EXTRACTED RECORDS.
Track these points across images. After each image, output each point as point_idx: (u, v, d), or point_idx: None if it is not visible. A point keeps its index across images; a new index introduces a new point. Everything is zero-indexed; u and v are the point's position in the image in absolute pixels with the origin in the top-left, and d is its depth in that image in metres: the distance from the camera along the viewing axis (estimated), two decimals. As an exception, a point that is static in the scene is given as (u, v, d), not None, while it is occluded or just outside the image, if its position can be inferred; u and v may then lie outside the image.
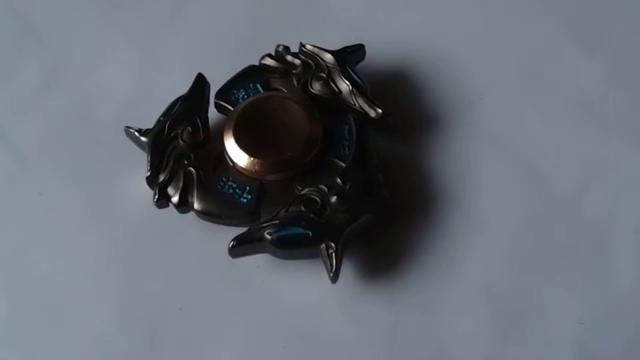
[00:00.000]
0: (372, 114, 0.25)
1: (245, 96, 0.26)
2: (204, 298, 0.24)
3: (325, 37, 0.27)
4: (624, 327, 0.23)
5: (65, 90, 0.28)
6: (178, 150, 0.25)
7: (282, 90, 0.26)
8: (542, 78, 0.28)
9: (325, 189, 0.24)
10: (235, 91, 0.26)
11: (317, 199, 0.24)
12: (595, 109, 0.27)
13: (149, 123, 0.25)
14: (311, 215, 0.23)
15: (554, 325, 0.23)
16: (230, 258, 0.23)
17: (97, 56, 0.29)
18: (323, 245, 0.23)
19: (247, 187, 0.24)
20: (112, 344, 0.24)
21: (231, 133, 0.24)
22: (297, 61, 0.26)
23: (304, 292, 0.24)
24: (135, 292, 0.24)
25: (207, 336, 0.24)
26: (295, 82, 0.26)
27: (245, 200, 0.24)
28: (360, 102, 0.26)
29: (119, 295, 0.24)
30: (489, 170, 0.26)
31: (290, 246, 0.23)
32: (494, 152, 0.26)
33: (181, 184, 0.24)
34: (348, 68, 0.26)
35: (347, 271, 0.24)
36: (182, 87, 0.26)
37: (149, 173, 0.24)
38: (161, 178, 0.24)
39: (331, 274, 0.23)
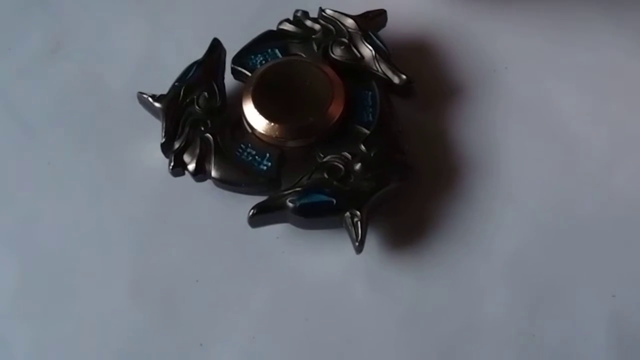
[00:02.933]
0: (396, 80, 0.25)
1: (263, 61, 0.25)
2: (221, 270, 0.23)
3: (345, 1, 0.26)
4: (657, 299, 0.23)
5: (73, 57, 0.27)
6: (194, 116, 0.24)
7: (301, 56, 0.25)
8: (569, 46, 0.27)
9: (348, 156, 0.23)
10: (252, 56, 0.25)
11: (340, 166, 0.23)
12: (625, 81, 0.26)
13: (161, 90, 0.24)
14: (335, 183, 0.22)
15: (586, 298, 0.23)
16: (249, 228, 0.23)
17: (107, 21, 0.28)
18: (347, 213, 0.22)
19: (267, 154, 0.23)
20: (126, 317, 0.23)
21: (250, 97, 0.23)
22: (316, 26, 0.26)
23: (326, 263, 0.23)
24: (149, 264, 0.23)
25: (225, 309, 0.23)
26: (315, 48, 0.25)
27: (265, 168, 0.23)
28: (383, 68, 0.25)
29: (133, 267, 0.23)
30: (514, 140, 0.25)
31: (313, 214, 0.22)
32: (520, 122, 0.25)
33: (198, 151, 0.23)
34: (370, 33, 0.25)
35: (371, 242, 0.23)
36: (196, 53, 0.25)
37: (163, 140, 0.23)
38: (176, 145, 0.23)
39: (356, 244, 0.22)
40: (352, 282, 0.23)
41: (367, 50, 0.25)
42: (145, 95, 0.24)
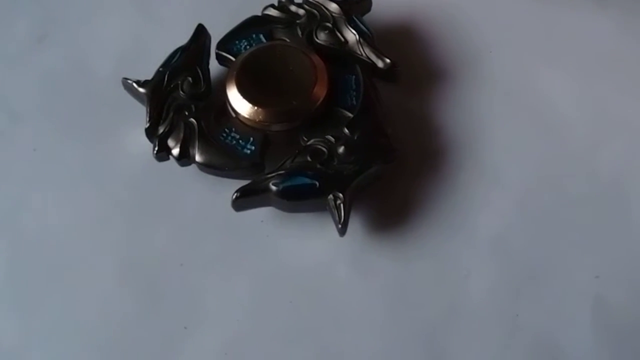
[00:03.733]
0: (380, 64, 0.25)
1: (248, 47, 0.25)
2: (206, 254, 0.23)
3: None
4: (639, 279, 0.23)
5: (59, 44, 0.27)
6: (178, 101, 0.24)
7: (286, 41, 0.25)
8: (554, 30, 0.27)
9: (332, 139, 0.23)
10: (237, 42, 0.25)
11: (324, 149, 0.23)
12: (610, 62, 0.26)
13: (147, 76, 0.24)
14: (318, 166, 0.22)
15: (569, 279, 0.23)
16: (234, 212, 0.23)
17: (92, 7, 0.28)
18: (330, 196, 0.22)
19: (251, 138, 0.23)
20: (112, 301, 0.23)
21: (234, 82, 0.23)
22: (301, 11, 0.26)
23: (310, 246, 0.23)
24: (135, 248, 0.23)
25: (210, 293, 0.23)
26: (299, 33, 0.25)
27: (249, 152, 0.23)
28: (367, 52, 0.25)
29: (118, 252, 0.23)
30: (499, 124, 0.25)
31: (296, 197, 0.22)
32: (505, 105, 0.25)
33: (182, 135, 0.23)
34: (354, 17, 0.25)
35: (355, 225, 0.23)
36: (182, 39, 0.25)
37: (148, 125, 0.24)
38: (161, 130, 0.23)
39: (339, 226, 0.22)
40: (337, 264, 0.23)
41: (351, 35, 0.25)
42: (129, 81, 0.24)
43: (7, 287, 0.23)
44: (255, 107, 0.23)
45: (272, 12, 0.26)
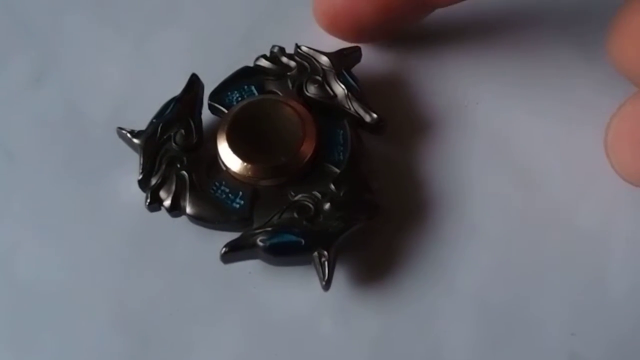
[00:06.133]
0: (367, 118, 0.25)
1: (240, 98, 0.25)
2: (194, 304, 0.24)
3: (322, 38, 0.27)
4: (615, 338, 0.23)
5: (55, 87, 0.28)
6: (171, 153, 0.24)
7: (277, 93, 0.26)
8: (540, 82, 0.27)
9: (318, 195, 0.24)
10: (229, 93, 0.26)
11: (310, 205, 0.24)
12: (594, 115, 0.27)
13: (141, 123, 0.25)
14: (304, 223, 0.23)
15: (546, 335, 0.23)
16: (222, 264, 0.23)
17: (89, 52, 0.28)
18: (315, 253, 0.23)
19: (240, 192, 0.24)
20: (100, 348, 0.23)
21: (225, 137, 0.24)
22: (292, 63, 0.26)
23: (296, 299, 0.24)
24: (124, 297, 0.24)
25: (197, 343, 0.24)
26: (290, 85, 0.26)
27: (237, 206, 0.24)
28: (355, 107, 0.25)
29: (107, 300, 0.24)
30: (483, 176, 0.26)
31: (282, 253, 0.23)
32: (490, 158, 0.26)
33: (174, 187, 0.24)
34: (344, 71, 0.26)
35: (340, 278, 0.24)
36: (176, 86, 0.26)
37: (141, 176, 0.24)
38: (153, 181, 0.24)
39: (323, 283, 0.23)
40: (321, 317, 0.24)
41: (339, 89, 0.25)
42: (124, 131, 0.25)
43: (-1, 330, 0.24)
44: (245, 163, 0.24)
45: (264, 62, 0.26)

ASSIGNMENT. Take each line from the records and copy it unchanged, leaving images out.

REPLY.
Track these points across images. After each image, output each point as point_idx: (u, v, d), or point_idx: None if it is not visible. A point keeps its index across images; a new index introduces a new point. Everything is zero-indexed; u and v are the point's position in the image in absolute pixels with the origin in the top-left, and d is its depth in that image in metres: the distance from the camera along the viewing axis (estimated), two decimals. As an exception, a point that is static in the scene is given as (u, v, d), not None, while it is occluded or just outside the image, if its position can be inferred; u and v may then lie outside the image.
[00:00.000]
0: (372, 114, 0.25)
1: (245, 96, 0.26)
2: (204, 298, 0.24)
3: (325, 37, 0.27)
4: (624, 327, 0.23)
5: (65, 90, 0.28)
6: (178, 150, 0.25)
7: (282, 90, 0.26)
8: (542, 78, 0.28)
9: (325, 189, 0.24)
10: (235, 91, 0.26)
11: (317, 199, 0.24)
12: (595, 109, 0.27)
13: (149, 123, 0.25)
14: (311, 215, 0.23)
15: (554, 325, 0.23)
16: (230, 258, 0.23)
17: (97, 56, 0.29)
18: (323, 245, 0.23)
19: (247, 187, 0.24)
20: (112, 344, 0.24)
21: (231, 133, 0.24)
22: (297, 61, 0.26)
23: (304, 292, 0.24)
24: (135, 292, 0.24)
25: (207, 336, 0.24)
26: (295, 82, 0.26)
27: (245, 200, 0.24)
28: (360, 102, 0.26)
29: (119, 295, 0.24)
30: (489, 170, 0.26)
31: (290, 246, 0.23)
32: (494, 152, 0.26)
33: (181, 184, 0.24)
34: (348, 68, 0.26)
35: (347, 271, 0.24)
36: (182, 87, 0.26)
37: (149, 173, 0.24)
38: (161, 178, 0.24)
39: (331, 274, 0.23)
[00:02.933]
0: (396, 80, 0.25)
1: (263, 61, 0.25)
2: (221, 270, 0.23)
3: (345, 1, 0.26)
4: (657, 299, 0.23)
5: (73, 57, 0.27)
6: (194, 116, 0.24)
7: (301, 56, 0.25)
8: (569, 46, 0.27)
9: (348, 156, 0.23)
10: (252, 56, 0.25)
11: (340, 166, 0.23)
12: (625, 81, 0.26)
13: (161, 90, 0.24)
14: (335, 183, 0.22)
15: (586, 298, 0.23)
16: (249, 228, 0.23)
17: (107, 21, 0.28)
18: (347, 213, 0.22)
19: (267, 154, 0.23)
20: (126, 317, 0.23)
21: (250, 97, 0.23)
22: (316, 26, 0.26)
23: (326, 263, 0.23)
24: (149, 264, 0.23)
25: (225, 309, 0.23)
26: (315, 48, 0.25)
27: (265, 168, 0.23)
28: (383, 68, 0.25)
29: (133, 267, 0.23)
30: (514, 140, 0.25)
31: (313, 214, 0.22)
32: (520, 122, 0.25)
33: (198, 151, 0.23)
34: (370, 33, 0.25)
35: (371, 242, 0.23)
36: (196, 53, 0.25)
37: (163, 140, 0.23)
38: (176, 145, 0.23)
39: (356, 244, 0.22)
40: (352, 282, 0.23)
41: (367, 50, 0.25)
42: (145, 95, 0.24)
[00:03.733]
0: (380, 64, 0.25)
1: (248, 47, 0.25)
2: (206, 254, 0.23)
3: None
4: (639, 279, 0.23)
5: (59, 44, 0.27)
6: (178, 101, 0.24)
7: (286, 41, 0.25)
8: (554, 30, 0.27)
9: (332, 139, 0.23)
10: (237, 42, 0.25)
11: (324, 149, 0.23)
12: (610, 62, 0.26)
13: (147, 76, 0.24)
14: (318, 166, 0.22)
15: (569, 279, 0.23)
16: (234, 212, 0.23)
17: (92, 7, 0.28)
18: (330, 196, 0.22)
19: (251, 138, 0.23)
20: (112, 301, 0.23)
21: (234, 82, 0.23)
22: (301, 11, 0.26)
23: (310, 246, 0.23)
24: (135, 248, 0.23)
25: (210, 293, 0.23)
26: (299, 33, 0.25)
27: (249, 152, 0.23)
28: (367, 52, 0.25)
29: (118, 252, 0.23)
30: (499, 124, 0.25)
31: (296, 197, 0.22)
32: (505, 105, 0.25)
33: (182, 135, 0.23)
34: (354, 17, 0.25)
35: (355, 225, 0.23)
36: (182, 39, 0.25)
37: (148, 125, 0.24)
38: (161, 130, 0.23)
39: (339, 226, 0.22)
40: (337, 264, 0.23)
41: (351, 35, 0.25)
42: (129, 81, 0.24)
43: (7, 287, 0.23)
44: (255, 107, 0.23)
45: (272, 12, 0.26)
[00:06.133]
0: (367, 118, 0.25)
1: (240, 98, 0.25)
2: (194, 304, 0.24)
3: (322, 38, 0.27)
4: (615, 338, 0.23)
5: (55, 87, 0.28)
6: (171, 153, 0.24)
7: (277, 93, 0.26)
8: (540, 82, 0.27)
9: (318, 195, 0.24)
10: (229, 93, 0.26)
11: (310, 205, 0.24)
12: (594, 115, 0.27)
13: (141, 123, 0.25)
14: (304, 223, 0.23)
15: (546, 335, 0.23)
16: (222, 264, 0.23)
17: (89, 52, 0.28)
18: (315, 253, 0.23)
19: (240, 192, 0.24)
20: (100, 348, 0.23)
21: (225, 137, 0.24)
22: (292, 63, 0.26)
23: (296, 299, 0.24)
24: (124, 297, 0.24)
25: (197, 343, 0.24)
26: (290, 85, 0.26)
27: (237, 206, 0.24)
28: (355, 107, 0.25)
29: (107, 300, 0.24)
30: (483, 176, 0.26)
31: (282, 253, 0.23)
32: (490, 158, 0.26)
33: (174, 187, 0.24)
34: (344, 71, 0.26)
35: (340, 278, 0.24)
36: (176, 86, 0.26)
37: (141, 176, 0.24)
38: (153, 181, 0.24)
39: (323, 283, 0.23)
40: (321, 317, 0.24)
41: (339, 89, 0.25)
42: (124, 131, 0.25)
43: (-1, 330, 0.24)
44: (245, 163, 0.24)
45: (264, 62, 0.26)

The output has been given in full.